* _DOCUMENT SEGMENT_:
+---+
The outcomes, in relation to CAV penetration rates, are graphically represented in Figure 6. To maintain conciseness and ensure clarity, only selected images are presented: the reference penetration rate denoted with $p_{r e f} = 10 %$ (refer to Figure 6a), and two intermediary stages, up to a maximum penetration rate $p_{r e f} = 50 %$ (as detailed in Figure 6c). A red dashed circle is incorporated in Figure 6c to underscore a critical attribute of static occlusion. This type of occlusion is not fully resolved at a higher penetration rate of CAVs, as evidenced by the residual bluish spots behind the vehicle. This arises because static occlusion is induced by static elements in the environment and may not be readily mitigated by CAVs. Given that static occlusion, by its inherent nature, may not be mitigated by CAVs, our computational analysis was deliberately constrained to a 50% threshold. This strategic limitation enabled a more focused exploration of dynamic occlusion, because of computation time constraints. The section on dynamic occlusion provides a comprehensive analysis of the saturation effect with increasing penetration rates, which already manifests below 50%.

Figure 6.

Heat maps from the static occlusion simulation for increasing connected automated vehicle penetration rates $(p_{ref})$ : (a) 10%, (b) 30%, and (c) 50%.

Figure 7 presents our definition of static occlusion: areas in the binning map that have low observation counts, given in blue on the left side of the vehicle, and are close to a static object, represent objects that cause Static Occlusion.
+---+
* _PROVIDED DATA_:
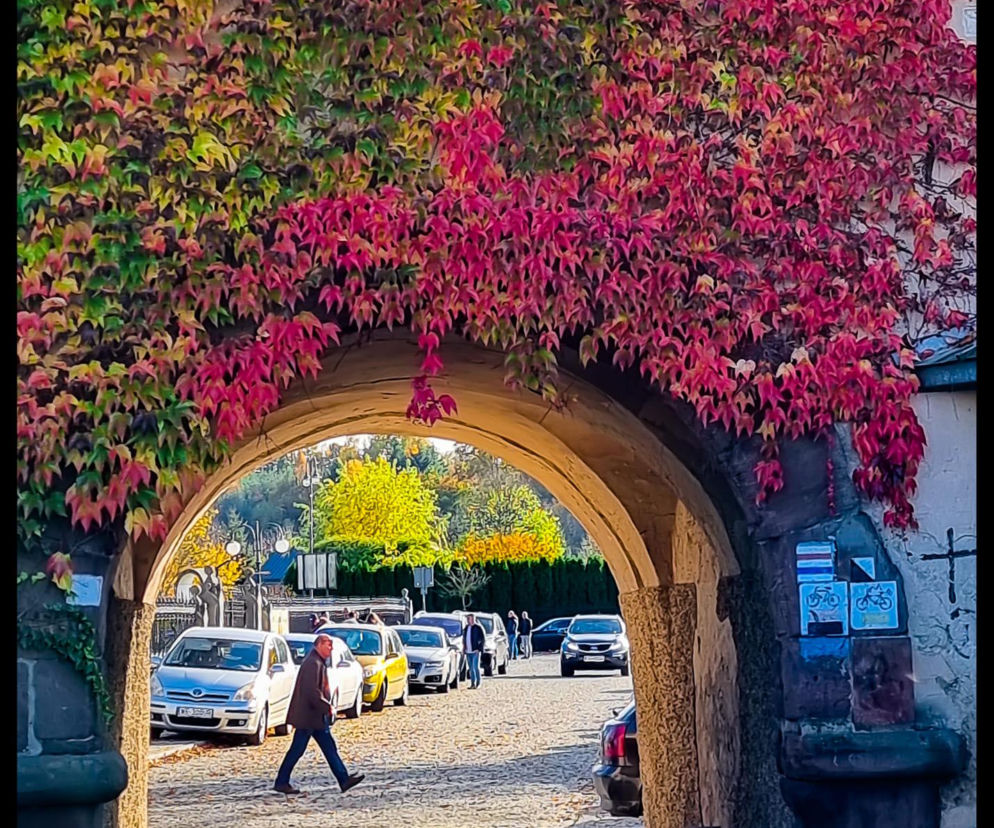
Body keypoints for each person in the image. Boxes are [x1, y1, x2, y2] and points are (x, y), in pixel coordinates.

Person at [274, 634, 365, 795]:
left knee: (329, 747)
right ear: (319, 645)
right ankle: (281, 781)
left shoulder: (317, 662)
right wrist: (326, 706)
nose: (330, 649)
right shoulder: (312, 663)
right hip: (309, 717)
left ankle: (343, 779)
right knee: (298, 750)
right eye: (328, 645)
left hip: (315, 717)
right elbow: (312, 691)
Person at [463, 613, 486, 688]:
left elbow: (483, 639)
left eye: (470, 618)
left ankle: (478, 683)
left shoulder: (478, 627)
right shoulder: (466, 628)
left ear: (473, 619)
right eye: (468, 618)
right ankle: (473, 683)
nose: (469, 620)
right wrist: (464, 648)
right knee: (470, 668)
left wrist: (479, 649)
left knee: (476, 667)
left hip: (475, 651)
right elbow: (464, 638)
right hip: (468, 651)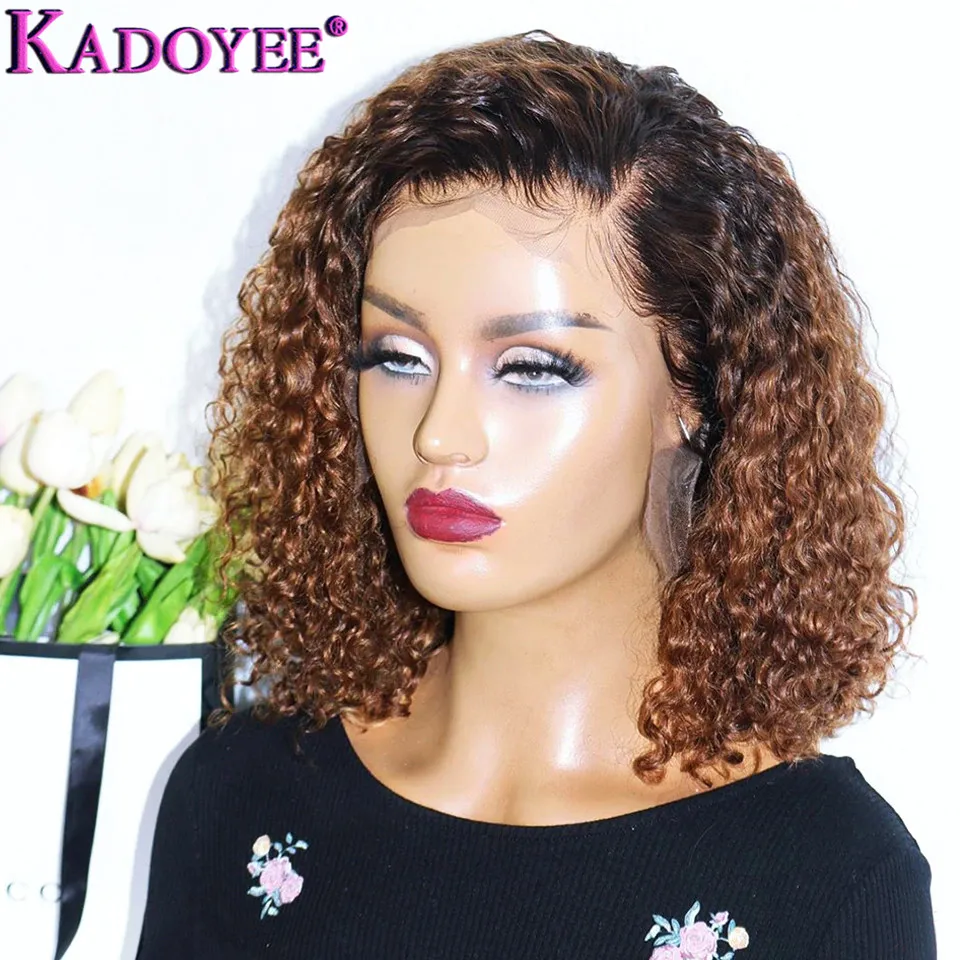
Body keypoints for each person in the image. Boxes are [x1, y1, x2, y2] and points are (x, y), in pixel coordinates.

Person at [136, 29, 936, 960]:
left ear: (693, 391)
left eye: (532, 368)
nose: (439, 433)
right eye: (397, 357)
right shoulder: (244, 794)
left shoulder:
+---+
* _WORK TO BE COMPLETED_:
Decide whether each statement below agrees with the passage on static occlusion. For each one, answer yes or no and quote the words of the passage that decide it.
1. Static occlusion is fully resolved once CAV penetration reaches 50 percent.
2. The computational analysis of static occlusion was limited to a 50 percent threshold.
3. The saturation effect discussed in the section on dynamic occlusion appears only above 50 percent penetration.

* _SOLUTION_:
1. No: "This type of occlusion is not fully resolved at a higher penetration rate of CAVs"
2. Yes: "our computational analysis was deliberately constrained to a 50% threshold"
3. No: "which already manifests below 50%"